## [DATA BLOCK]
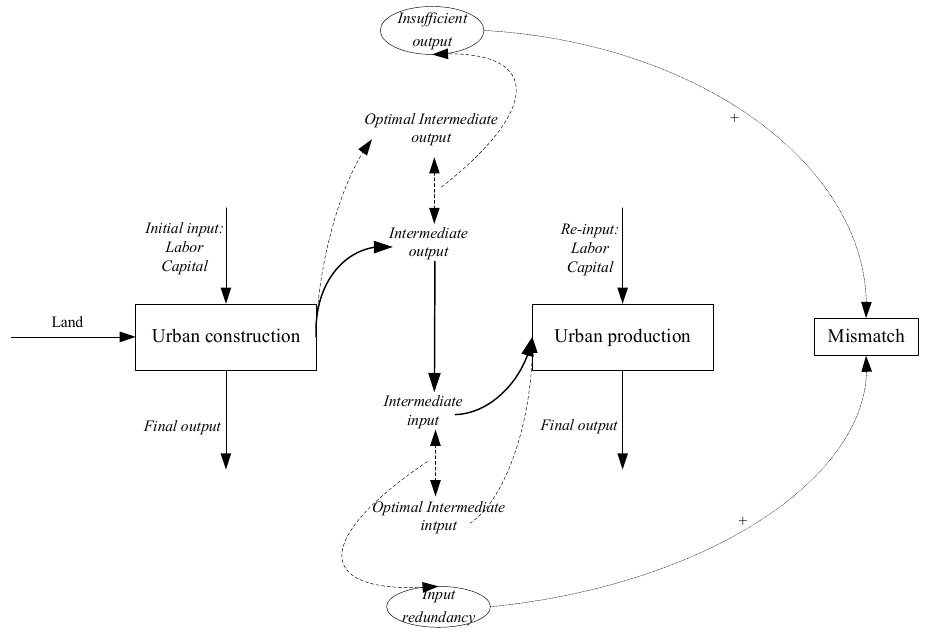
Figure 1. Framework of mismatch between urban construction and urban production.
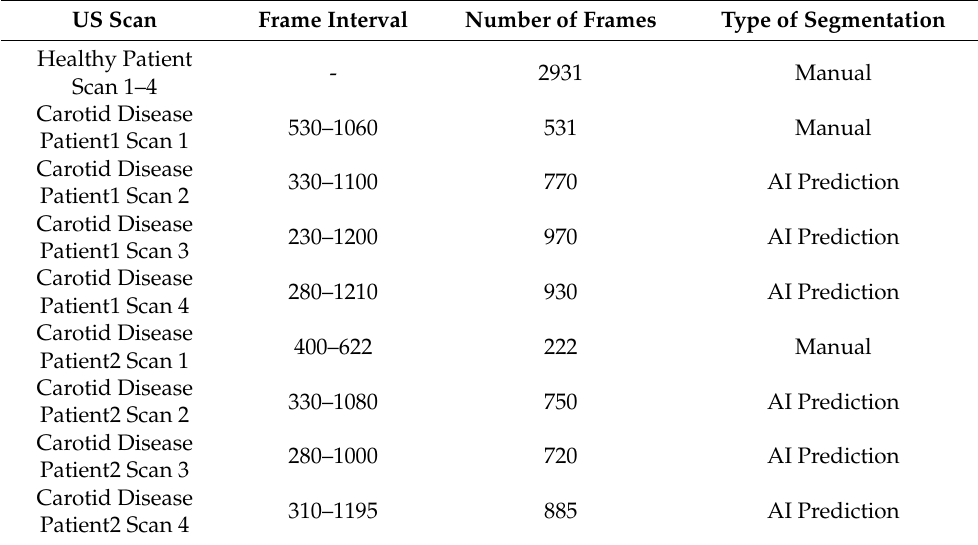
Table 2. The frames selected from the acquired US data for the carotid-artery-disease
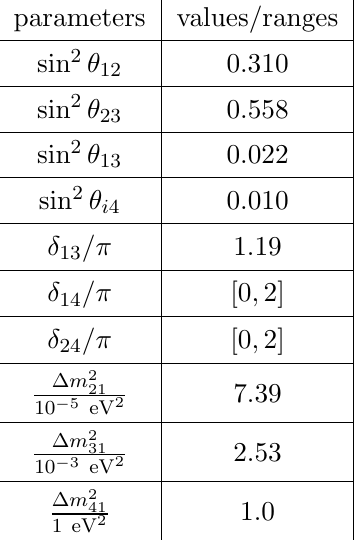
Table 3 . List of neutrino oscillation parameter values (or ranges) used in our phenomenological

## [HOW TO COMPLETE THIS TASK]
Leave out every picture, and copy exactly the lines from the line that contains "Table 2. The" through the end of the material.

## [RESPONSE BOX]
Table 2. The frames selected from the acquired US data for the carotid-artery-disease
Table 3 . List of neutrino oscillation parameter values (or ranges) used in our phenomenological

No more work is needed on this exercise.